• MATERIAL FOR THIS TASK
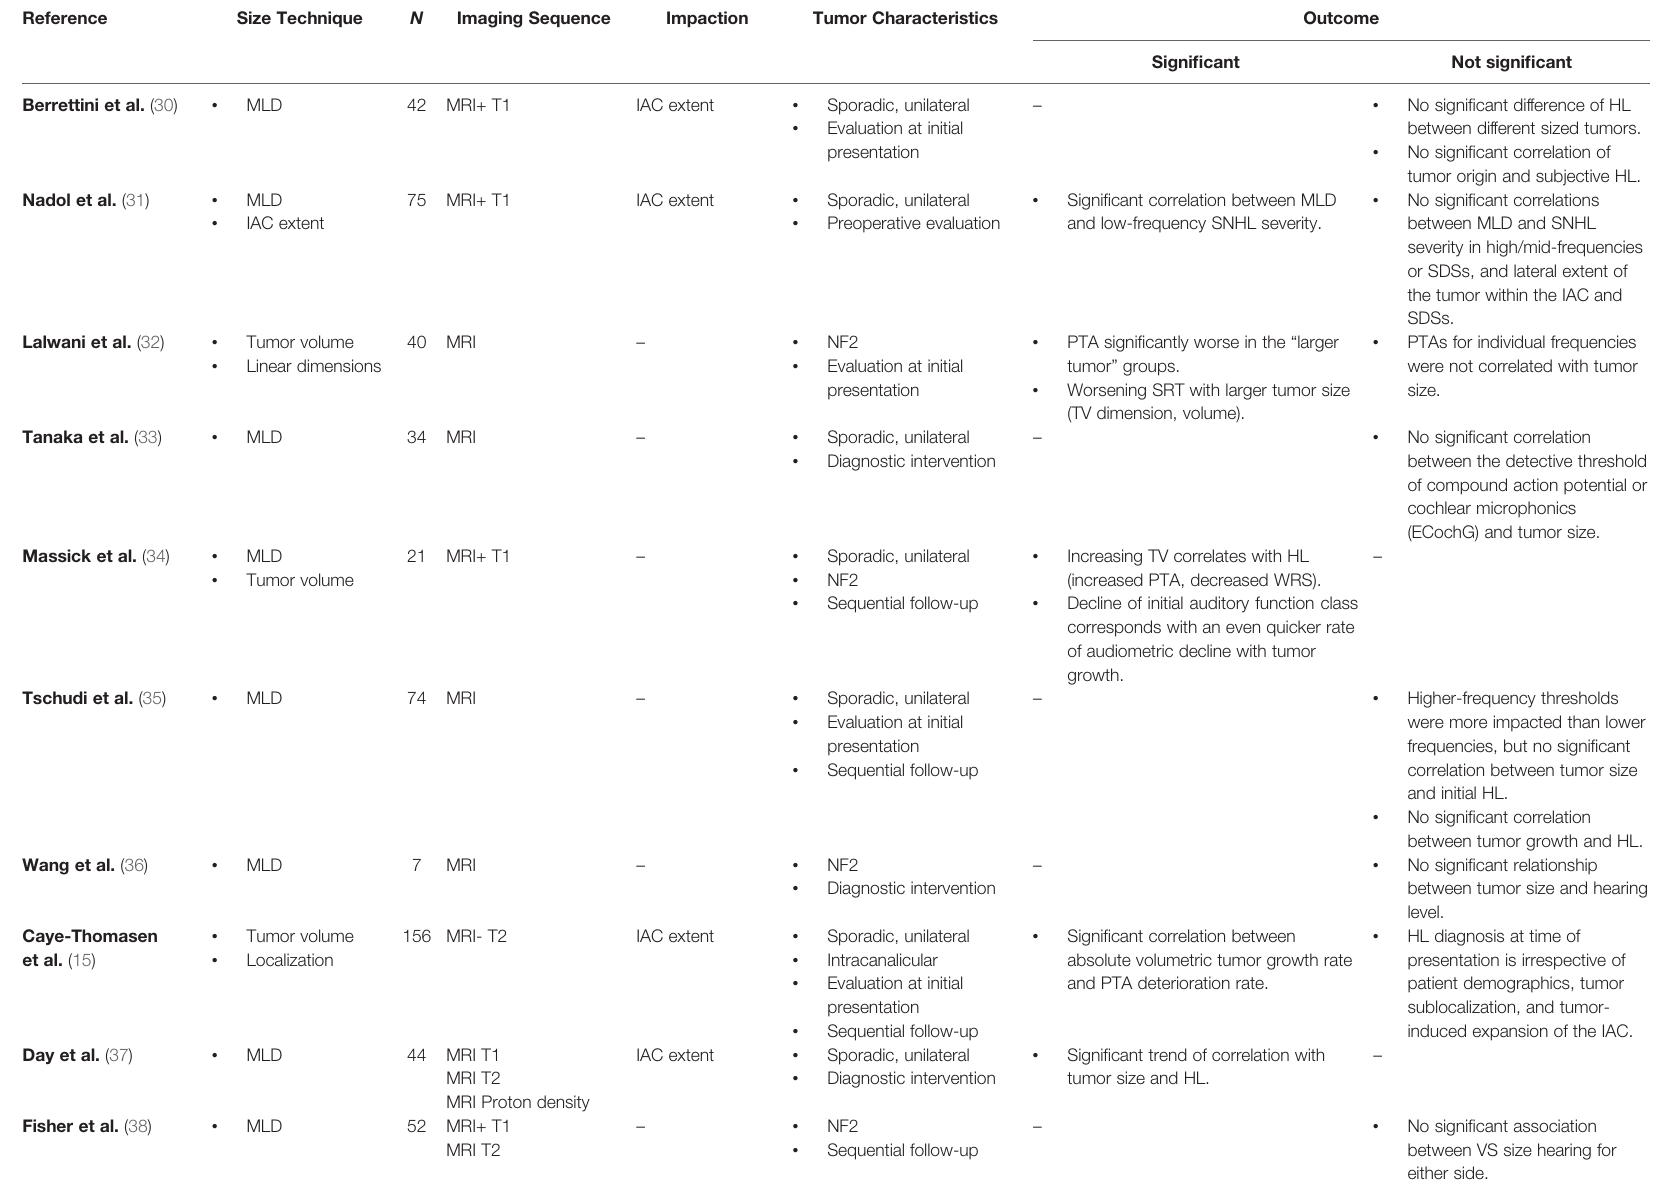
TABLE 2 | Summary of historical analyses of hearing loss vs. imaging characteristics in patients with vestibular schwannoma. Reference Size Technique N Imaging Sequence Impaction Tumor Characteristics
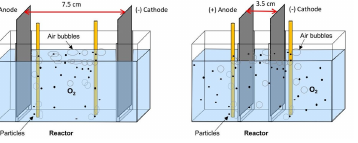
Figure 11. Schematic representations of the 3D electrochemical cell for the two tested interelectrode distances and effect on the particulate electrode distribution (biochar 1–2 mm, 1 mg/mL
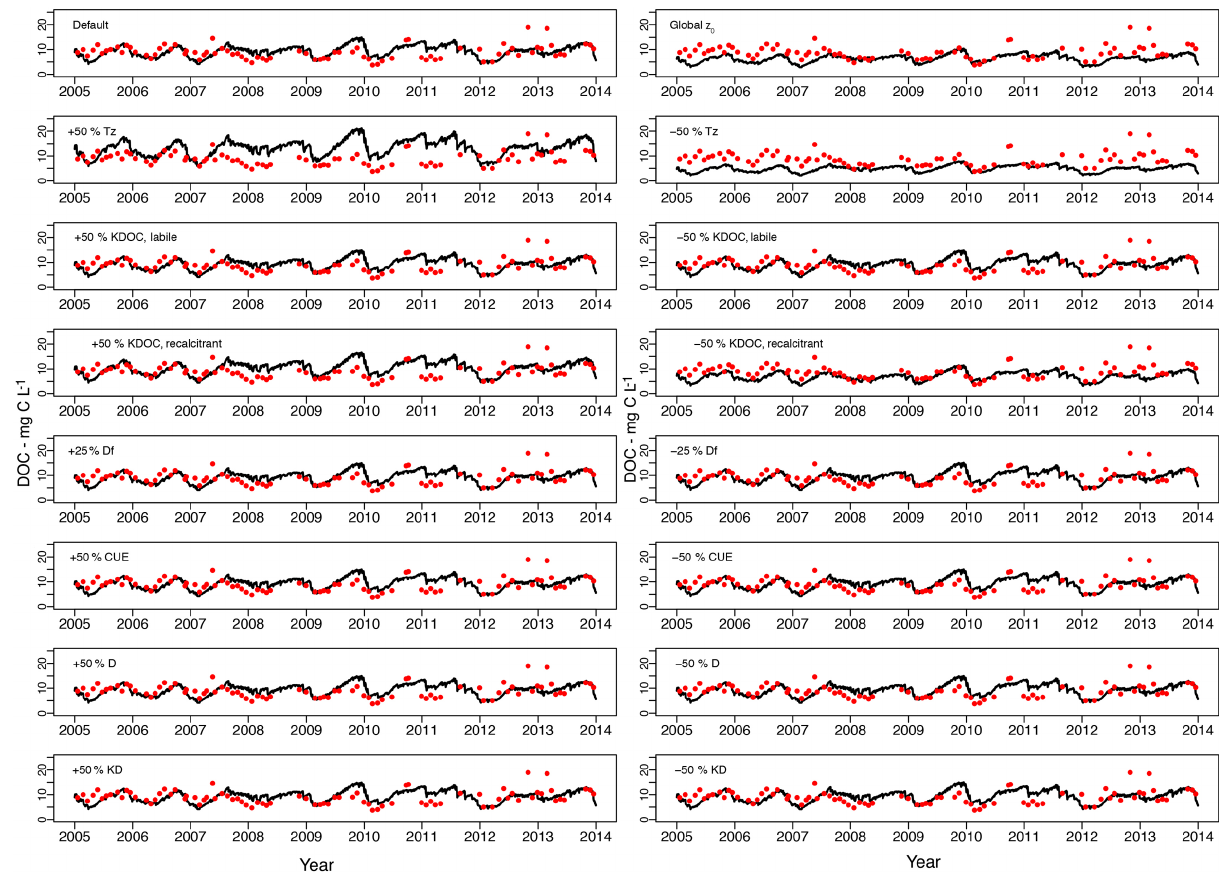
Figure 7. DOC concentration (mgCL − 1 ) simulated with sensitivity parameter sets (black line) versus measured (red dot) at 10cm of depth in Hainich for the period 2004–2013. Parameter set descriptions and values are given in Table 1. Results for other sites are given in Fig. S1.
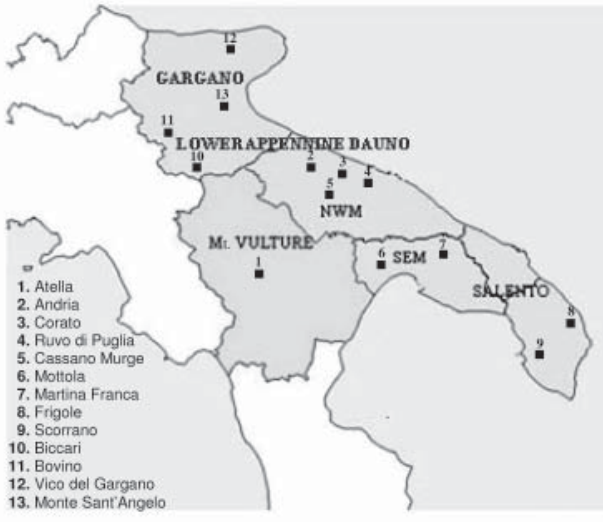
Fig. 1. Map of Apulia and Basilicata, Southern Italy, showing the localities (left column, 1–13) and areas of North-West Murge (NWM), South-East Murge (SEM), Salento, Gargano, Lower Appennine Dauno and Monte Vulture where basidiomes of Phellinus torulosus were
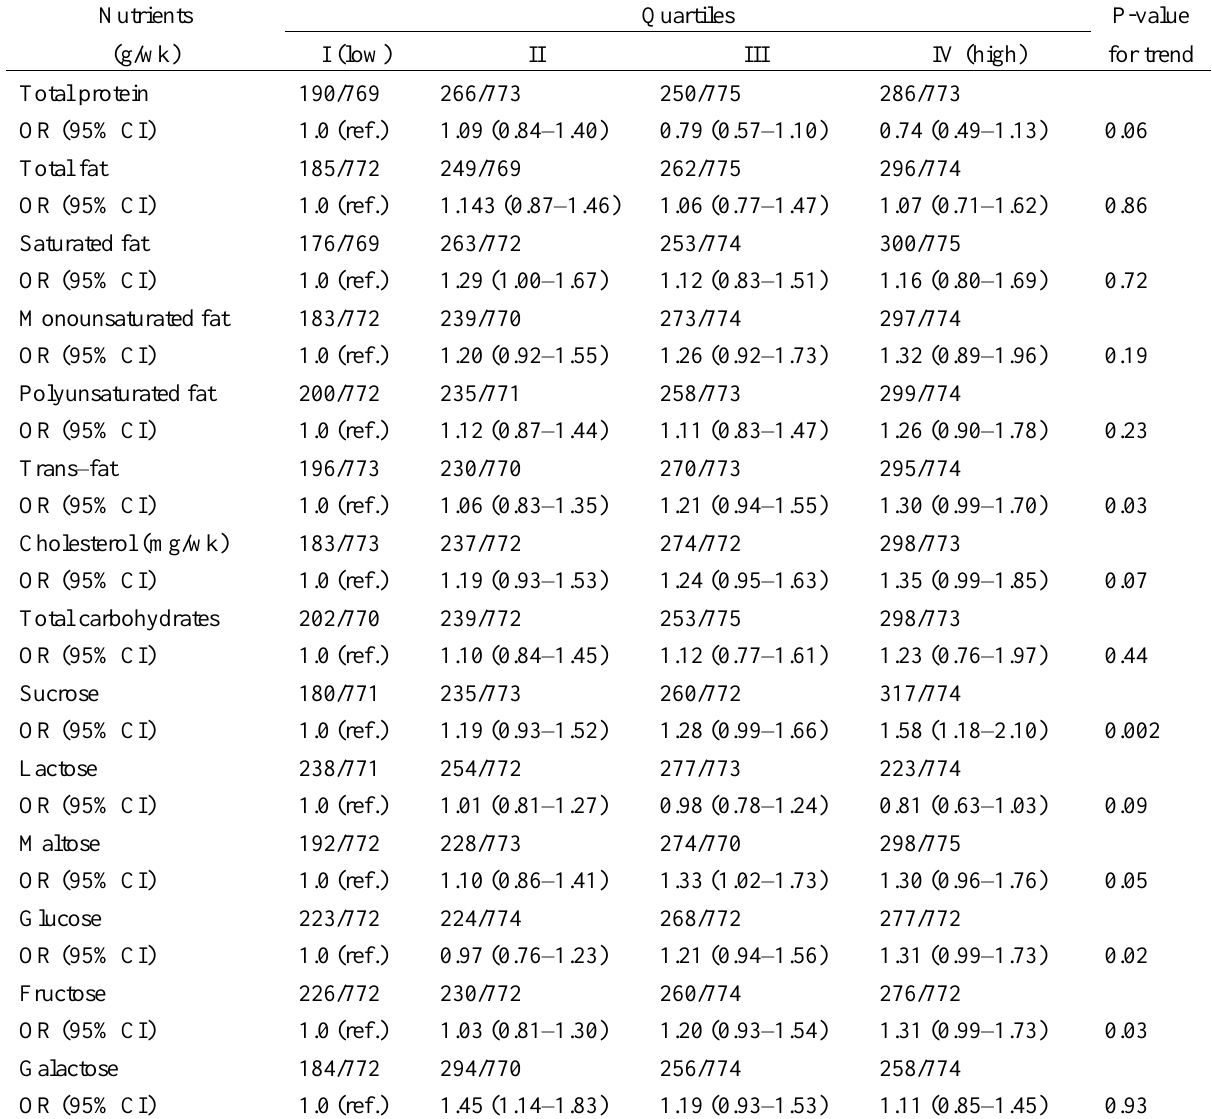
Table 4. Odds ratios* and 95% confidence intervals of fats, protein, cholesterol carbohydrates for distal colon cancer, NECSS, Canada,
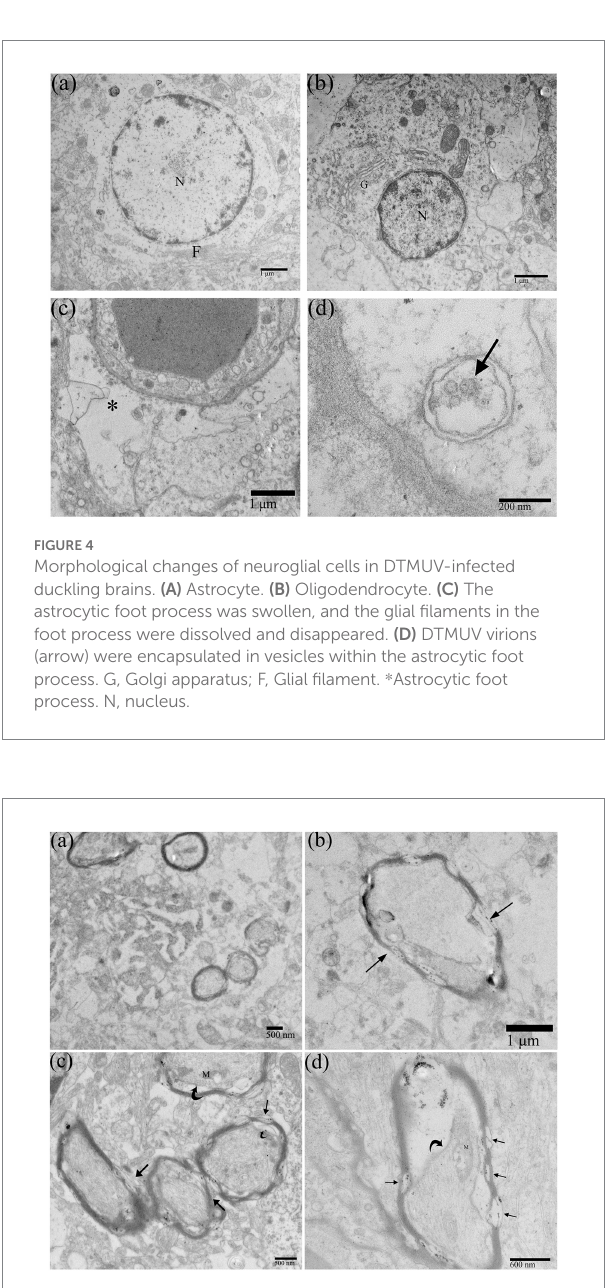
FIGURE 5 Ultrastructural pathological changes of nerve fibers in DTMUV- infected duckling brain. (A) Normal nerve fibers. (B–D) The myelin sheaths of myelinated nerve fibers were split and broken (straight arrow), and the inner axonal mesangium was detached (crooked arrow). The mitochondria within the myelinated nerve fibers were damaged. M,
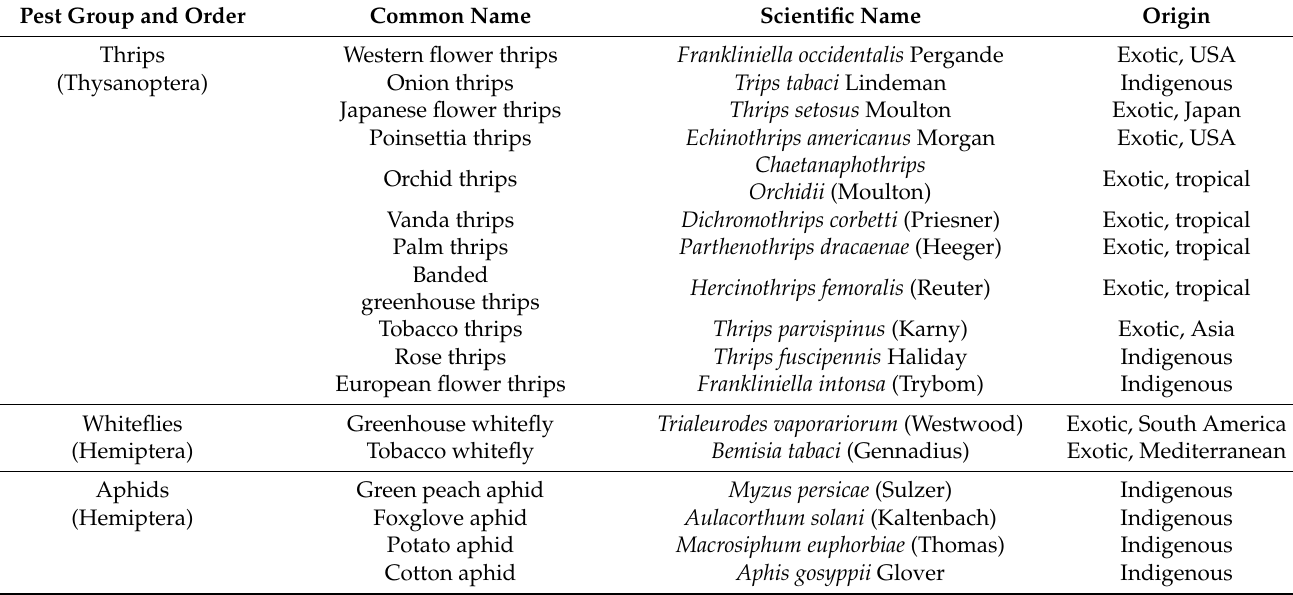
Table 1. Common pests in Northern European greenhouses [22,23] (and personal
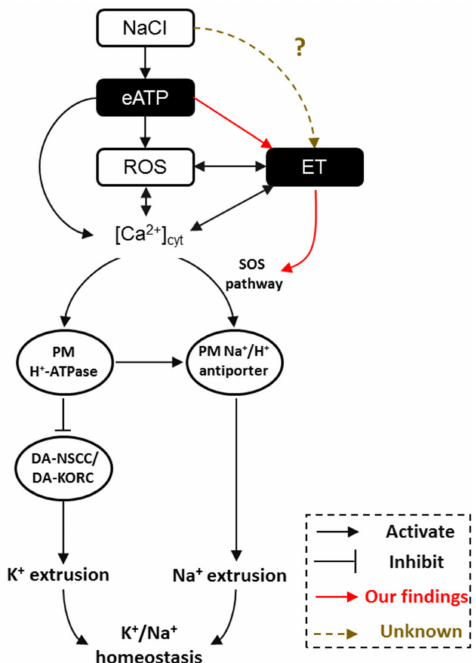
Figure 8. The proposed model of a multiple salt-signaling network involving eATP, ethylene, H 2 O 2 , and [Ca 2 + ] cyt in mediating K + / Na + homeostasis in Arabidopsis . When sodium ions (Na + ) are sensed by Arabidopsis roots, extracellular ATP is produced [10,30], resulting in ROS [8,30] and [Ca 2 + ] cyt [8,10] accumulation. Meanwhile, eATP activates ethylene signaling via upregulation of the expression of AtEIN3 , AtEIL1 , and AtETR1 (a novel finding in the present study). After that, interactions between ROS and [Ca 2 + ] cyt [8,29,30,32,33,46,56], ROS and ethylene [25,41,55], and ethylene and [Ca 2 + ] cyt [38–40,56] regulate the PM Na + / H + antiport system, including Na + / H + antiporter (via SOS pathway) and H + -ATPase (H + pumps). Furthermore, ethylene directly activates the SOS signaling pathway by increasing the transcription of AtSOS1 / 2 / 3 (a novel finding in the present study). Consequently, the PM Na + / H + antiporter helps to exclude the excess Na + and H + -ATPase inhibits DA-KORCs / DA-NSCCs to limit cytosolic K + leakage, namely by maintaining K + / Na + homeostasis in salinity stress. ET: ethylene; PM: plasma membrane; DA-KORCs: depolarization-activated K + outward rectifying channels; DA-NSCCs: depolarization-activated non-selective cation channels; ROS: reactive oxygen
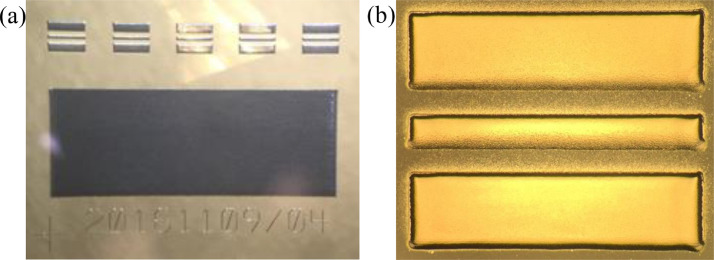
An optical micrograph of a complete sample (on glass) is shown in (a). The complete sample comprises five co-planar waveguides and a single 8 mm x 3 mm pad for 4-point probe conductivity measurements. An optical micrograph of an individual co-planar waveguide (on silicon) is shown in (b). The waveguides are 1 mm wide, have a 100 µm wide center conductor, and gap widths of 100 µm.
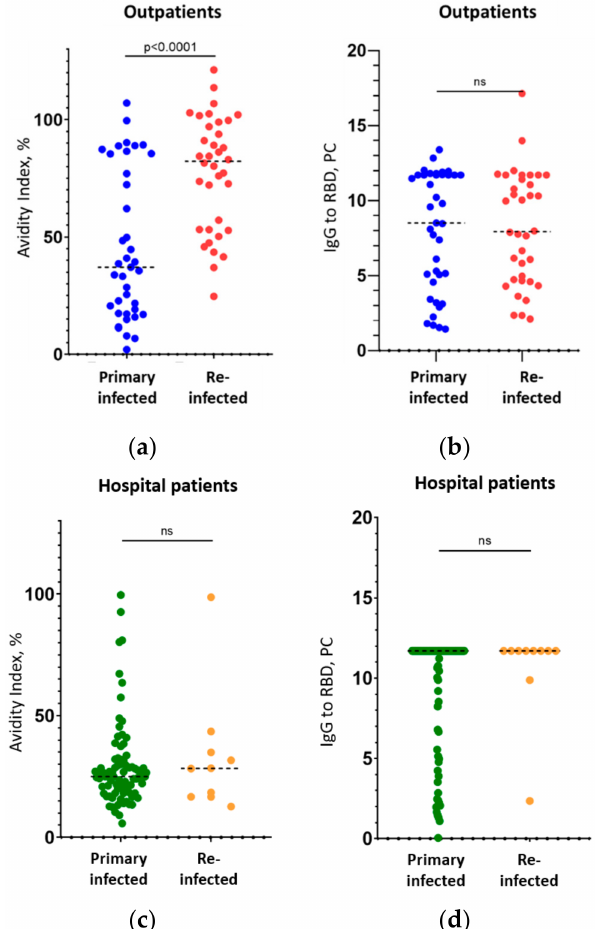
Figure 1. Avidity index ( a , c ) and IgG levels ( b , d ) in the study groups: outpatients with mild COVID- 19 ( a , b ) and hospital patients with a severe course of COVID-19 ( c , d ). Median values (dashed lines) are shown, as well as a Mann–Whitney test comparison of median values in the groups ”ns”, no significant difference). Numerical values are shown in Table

• TASK
Using the records above, list each line that includes "values".

• ANSWER BOX
Figure 7. DOC concentration (mgCL − 1 ) simulated with sensitivity parameter sets (black line) versus measured (red dot) at 10cm of depth in Hainich for the period 2004–2013. Parameter set descriptions and values are given in Table 1. Results for other sites are given in Fig. S1.
Figure 1. Avidity index ( a , c ) and IgG levels ( b , d ) in the study groups: outpatients with mild COVID- 19 ( a , b ) and hospital patients with a severe course of COVID-19 ( c , d ). Median values (dashed lines) are shown, as well as a Mann–Whitney test comparison of median values in the groups ”ns”, no significant difference). Numerical values are shown in Table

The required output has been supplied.